Fantasia 2016, Day 10 Part 1: Sequels and New-Told Tales (Assassination Classroom: Graduation, Revoltoso, Nova Seed, and the Samsung Virtual Reality Experience)
Saturday, July 23, was going to be a long day for me at the Fantasia film festival, filled with some tough choices about what to watch. Some of those choices were clarified early on, when thanks to the good work of the people at Fantasia I was able to watch a screener of Assassination Classroom: The Graduation. That resolved a schedule conflict later in the day, and just after noon I’d see my first theatrical screening: Nova Seed, a Canadian animated feature that was playing with an almost half-hour-long short film from Mexico, Revoltoso. After that I had a couple hours until the next set of movies, and I planned to get a good meal. This did not happen. Instead I’d end up taking a test drive of the future — or what seems to me like the future, or at least like a future.
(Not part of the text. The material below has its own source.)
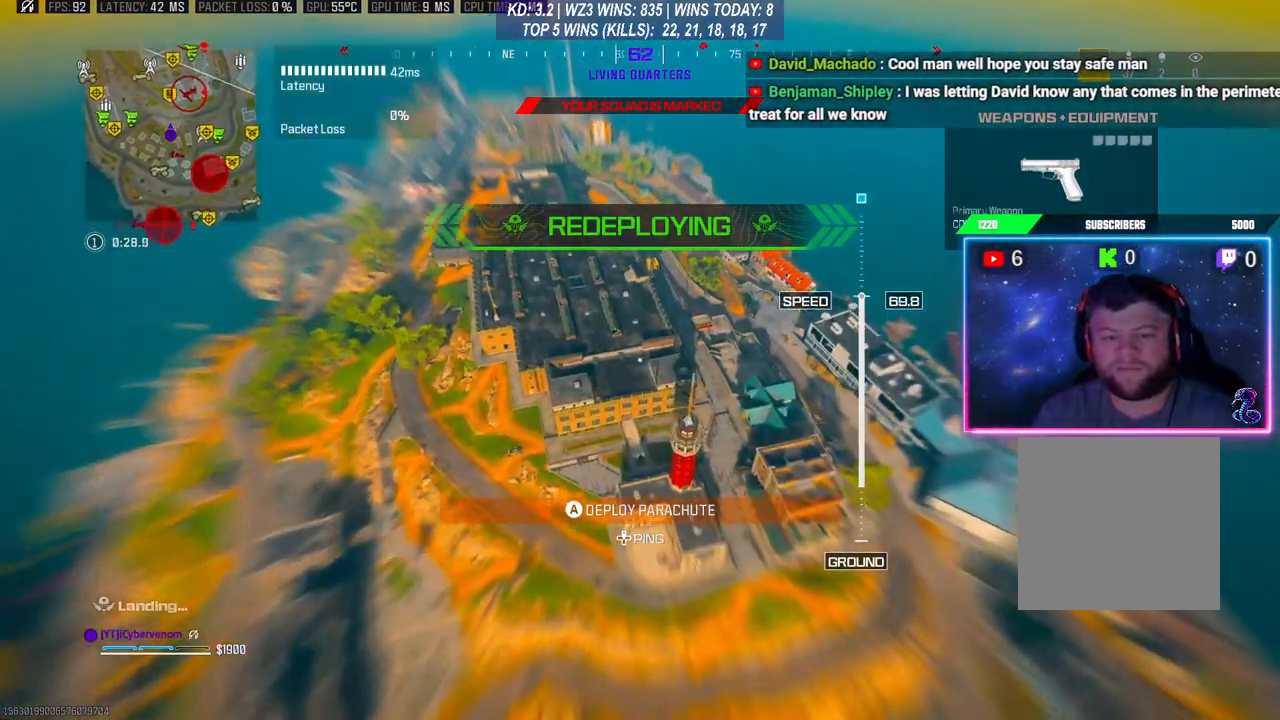
{"buttons": [], "left_stick": "right", "right_stick": "center", "events": [[100, "right_stick", "right"], [267, "left_stick", "right"], [333, "right_stick", "down-right"], [467, "right_stick", "center"]]}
First, Assassination Classroom: The Graduation, directed (like the first live-action Assassination Classroom film) by Eiichiro Hasumi, from a script by Tatsuya Kanazawa based on a manga by Yuusei Matsui. I saw part one of the Assassination Classroom story last year at Fantasia and loved it. A whirlwind science-fiction comedy, it followed a high school class in Japan filled with underachievers, given the mission to kill their new teacher before the end of the school year. That professor, dubbed “UT” for “Unkillable Teacher,” was a grinning yellow smiley-face with tentacles who could move at supersonic speeds and had already blown up the moon. The more the movie went on the more imaginative and frenetic it got, adding characters and sub-plots with abandon.
The second movie keeps some of the same tone, but immediately begins deepening it: the students have to start thinking about their career paths, letting us know that their time with UT is almost up one way or another. A school festival starts out with the same surrealist humour as the first movie, as a government sniper attempts to infiltrate the festival to kill UT — who in the meanwhile has cast himself as the lead in a stage performance of the Momotaro story. Again, though, some of the goings-on here are darker, as two of the girls are briefly taken prisoner by older boys demanding sexy pictures. The girls rescue themselves, but the tone’s definitely taken a turn.